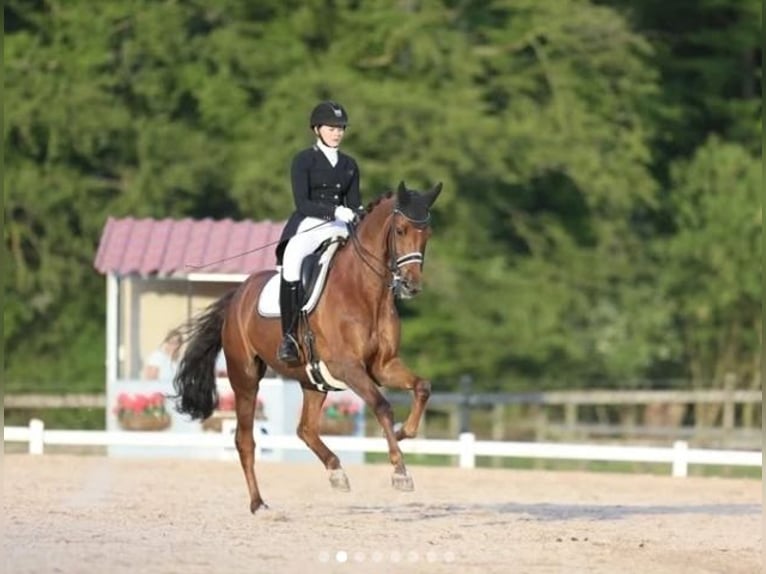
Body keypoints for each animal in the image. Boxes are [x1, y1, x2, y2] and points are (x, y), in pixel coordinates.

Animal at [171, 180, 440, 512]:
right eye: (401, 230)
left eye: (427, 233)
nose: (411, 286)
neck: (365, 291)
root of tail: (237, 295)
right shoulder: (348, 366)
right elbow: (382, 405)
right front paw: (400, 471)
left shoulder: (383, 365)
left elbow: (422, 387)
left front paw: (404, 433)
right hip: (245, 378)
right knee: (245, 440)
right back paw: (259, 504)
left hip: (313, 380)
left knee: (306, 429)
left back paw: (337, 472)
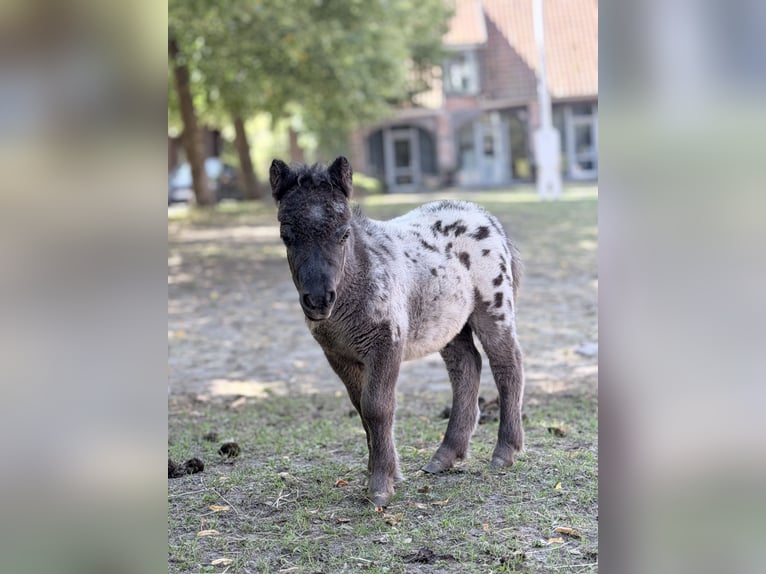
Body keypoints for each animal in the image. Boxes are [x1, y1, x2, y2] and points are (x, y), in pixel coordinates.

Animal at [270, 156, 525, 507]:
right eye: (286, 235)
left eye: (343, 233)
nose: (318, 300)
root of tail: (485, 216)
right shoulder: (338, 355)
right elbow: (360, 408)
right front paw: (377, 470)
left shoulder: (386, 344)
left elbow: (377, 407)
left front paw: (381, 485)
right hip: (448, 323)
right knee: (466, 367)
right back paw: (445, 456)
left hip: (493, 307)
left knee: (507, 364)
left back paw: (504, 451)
....
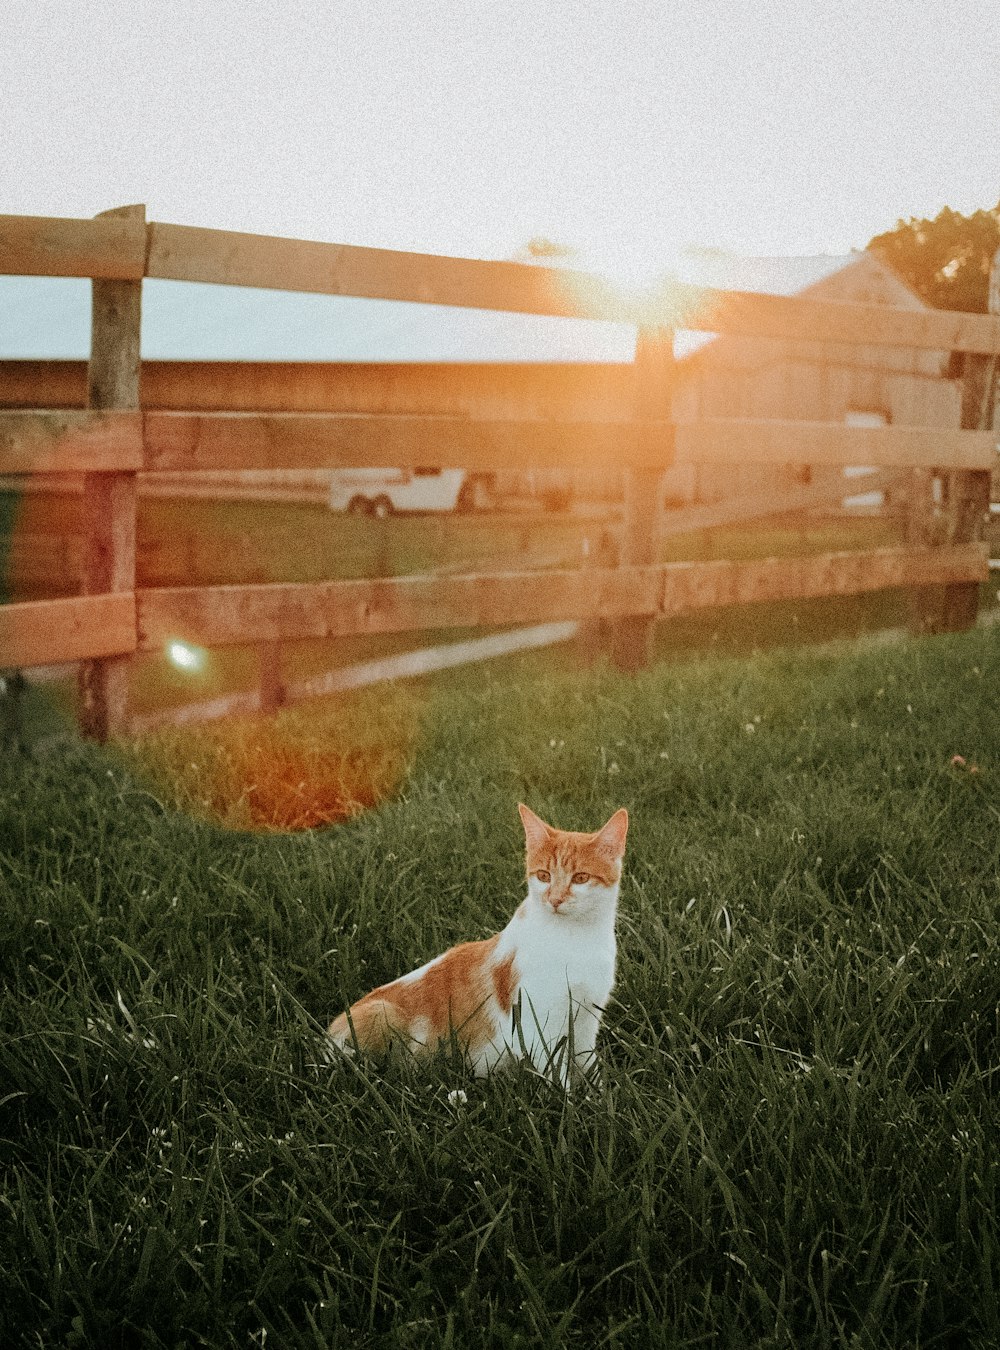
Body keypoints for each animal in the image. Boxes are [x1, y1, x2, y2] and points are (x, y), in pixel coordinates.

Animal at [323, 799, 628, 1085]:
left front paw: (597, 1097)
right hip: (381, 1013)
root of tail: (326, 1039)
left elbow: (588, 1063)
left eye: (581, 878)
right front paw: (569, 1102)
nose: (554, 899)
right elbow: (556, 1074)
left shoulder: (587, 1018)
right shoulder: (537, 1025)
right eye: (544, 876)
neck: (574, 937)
....
Which of the lines above hold the string "front"? Pick each of them out.

right front paw: (400, 471)
left front paw: (404, 433)
right front paw: (377, 470)
left front paw: (381, 485)
left front paw: (597, 1097)
right front paw: (569, 1102)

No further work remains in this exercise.